# EXERCISE GOAL
Using the listing that follows, filter out every line lacking the string "added" and return the rest.

# DATA
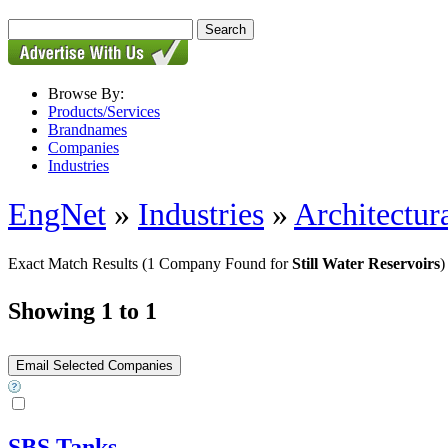
Browse By:
Products/Services
Brandnames
Companies
Industries
EngNet
»
Industries
»
Architectur
Exact Match Results
(1 Company Found for
Still Water Reservoirs
)
Showing 1 to 1
SBS Tanks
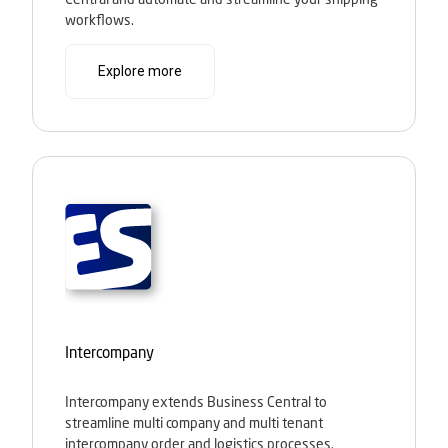
workflows.
Explore more
Intercompany
Intercompany extends Business Central to
streamline multi company and multi tenant
intercompany order and logistics processes.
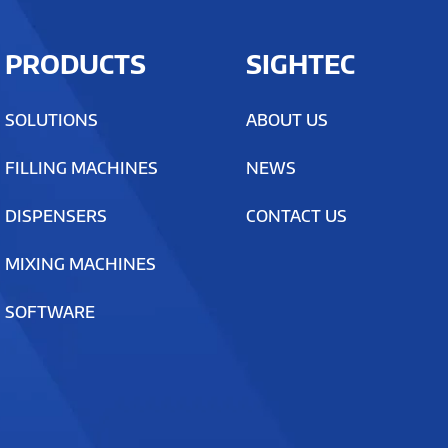
PRODUCTS
SIGHTEC
SOLUTIONS
ABOUT US
FILLING MACHINES
NEWS
DISPENSERS
CONTACT US
MIXING MACHINES
SOFTWARE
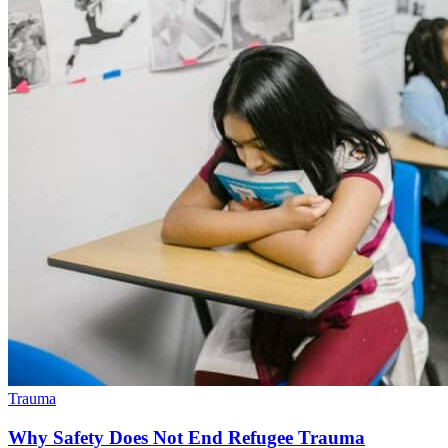
Trauma
Why Safety Does Not End Refugee Trauma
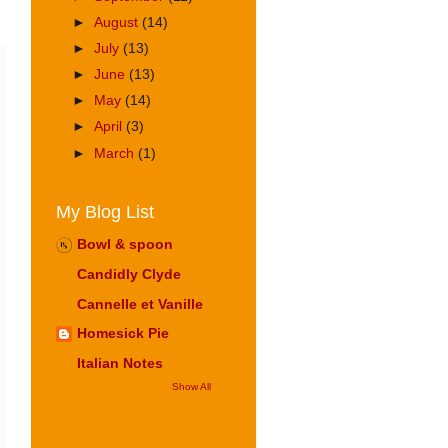
►
August
(14)
►
July
(13)
►
June
(13)
►
May
(14)
►
April
(3)
►
March
(1)
My Blog List
Bowl & spoon
Candidly Clyde
Cannelle et Vanille
Homesick Pie
Italian Notes
Show All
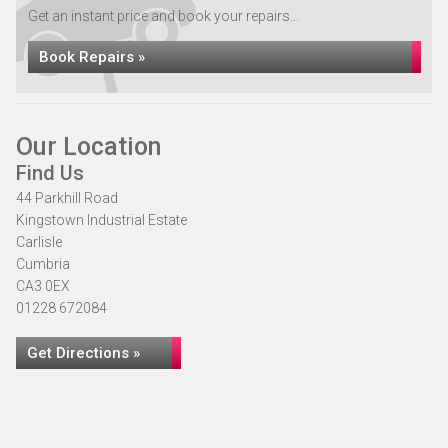
Get an instant price and book your repairs...
Book Repairs »
Our Location
Find Us
44 Parkhill Road
Kingstown Industrial Estate
Carlisle
Cumbria
CA3 0EX
01228 672084
Get Directions »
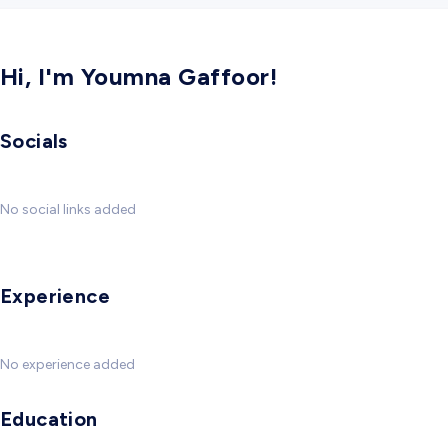
Hi, I'm Youmna Gaffoor!
Socials
No social links added
Experience
No experience added
Education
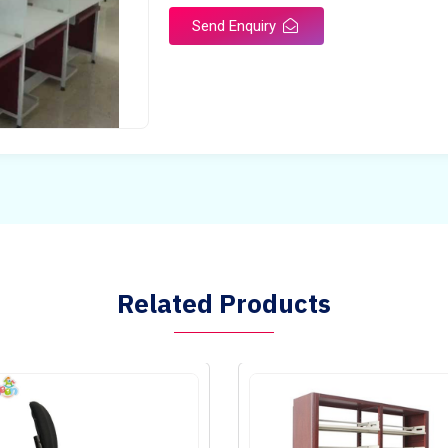
Send Enquiry
Related Products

# WRITTEN RESPONSE
No social links added
No experience added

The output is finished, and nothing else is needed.